Но он стоял перед мерно покачивающейся петлей, чувствуя, как катятся неудержимым водопадом едкие слезы, и знал, что не мог казать «нет».
*
Сколько дней уходит обычно на то, чтобы проникнуться искренней привязанностью к человеку, еще недавно бывшему случайным незнакомцем? Сколько времени тратит душа на то, чтобы понять, что нашла источник боли и радости, чтобы протянула невидимые ладони и охватила чужое существо, накрепко привязав к себе?
Человек по имени Фаартур обладал удивительной способностью внушать любовь и преданность к себе. Эти чувства были обезличены, бесплотны, но удивительно въедливы.
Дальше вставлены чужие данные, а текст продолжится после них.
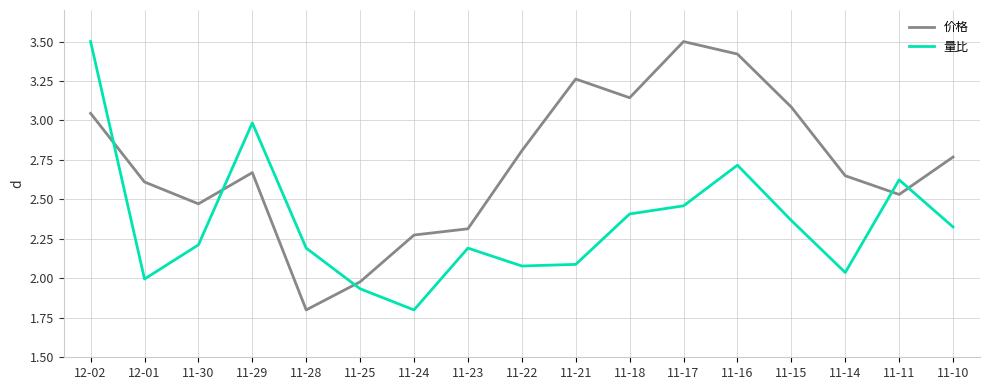

True or false: 价格 has a value of 3.9 at 12-01.

False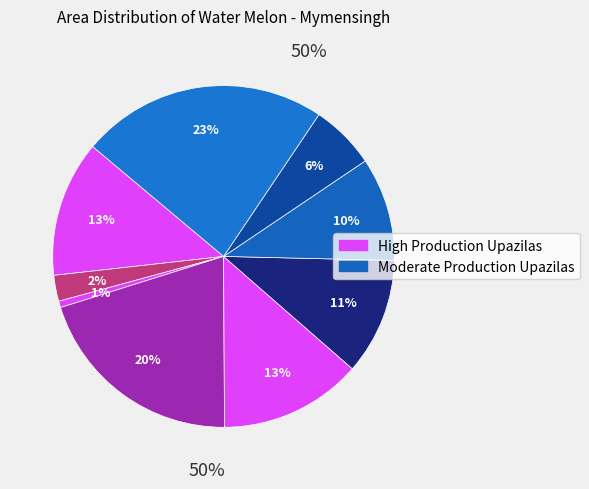

Rank the categories by value from highest to lowest.

Trishal, Haluaghat, Ishwargonj, Dhobaura, Mymensingh Sadar, Nandail, Phulpur, Fulbaria, Gauripur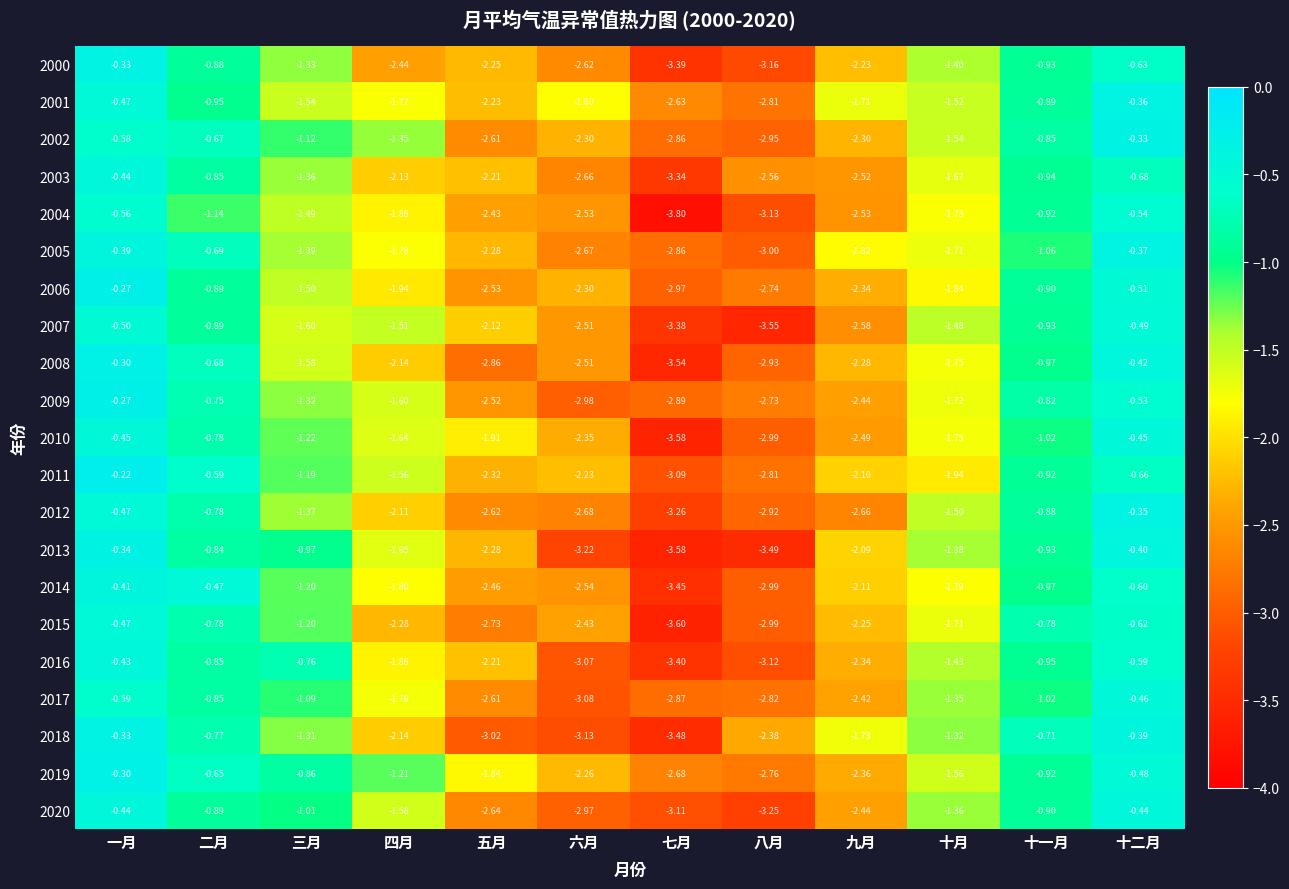

What is the spread (max minus min) of values at 八月?

1.2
Яник проникся и пропитался ими так быстро, что сам не успел понять, когда и что началось, он только знал, что главный его враг – время – в который раз не оставлял ему выбора. В его голове носились тысячи разных полунамеков на план побега, спасения, вечного бегства от данного обещания, от обязанности, поделать с которой он ничего не мог. Яник, видите ли, был верным своему слову человеком.
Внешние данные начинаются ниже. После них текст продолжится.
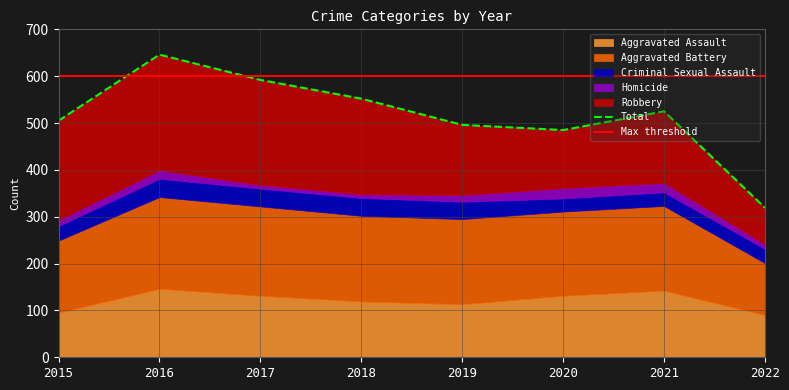

What is the spread (max minus min) of values at 2019?

168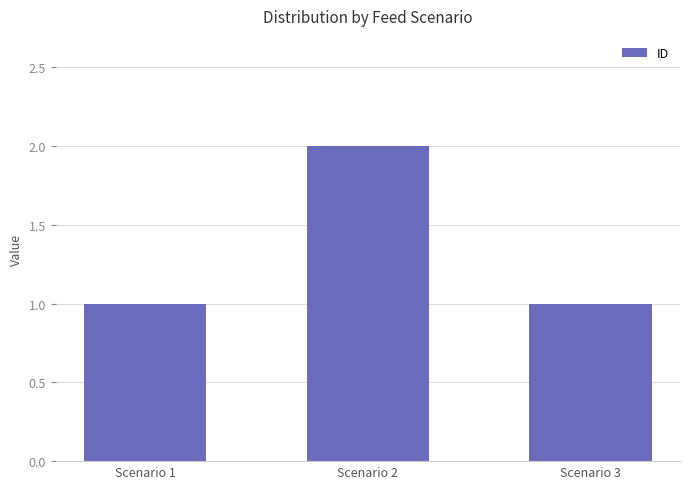

What is the sum of all values?

4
Два следующих дня слились в однообразную муть восторга и боли, потому что Фаартур не любил начинать с малого, потому что летать было приятно, но колени были разбиты в кровь, а на щеке осталось пятно от жаркой встречи с проклятым дубом. Утром было душно, кисло пахло теплым молоком, желтки разбитых яиц студенисто пялились в хлебный мякиш, безжалостно мнущий и размазывающий их по тарелке, а Фаартур забавлялся, жонглируя красными, - быстрый взгляд на карминовый бочок спелого фрукта, неприятный тычок в сердце, - яблоками, что вызывало дичайший восторг у детворы во дворе. Днем были уроки, были рассказы, было много такого, чего Яник никогда прежде не слышал, а по вечерам – шумная толпа, в таверне, в гостях, где угодно, и долгие увлекательные истории о местах, где маг гулял, женщинах, которых он знал, мужчинах, которых побеждал (староста покачивал смущенно головой и поглаживал вислые усы), королях и князьях, которых видал и с которыми пировал (С самой Серой королевой? Не может быть!), о многом другом, что он хранил бережно в своей безграничной памяти.
У Фаартура действительно был талант: он умел нравиться всем. Люди млели под взглядом его зеленых глаз, а
Деньги в пыли, тело на суку, сердце в батисте.
Яник знал, что не мог сказать "нет".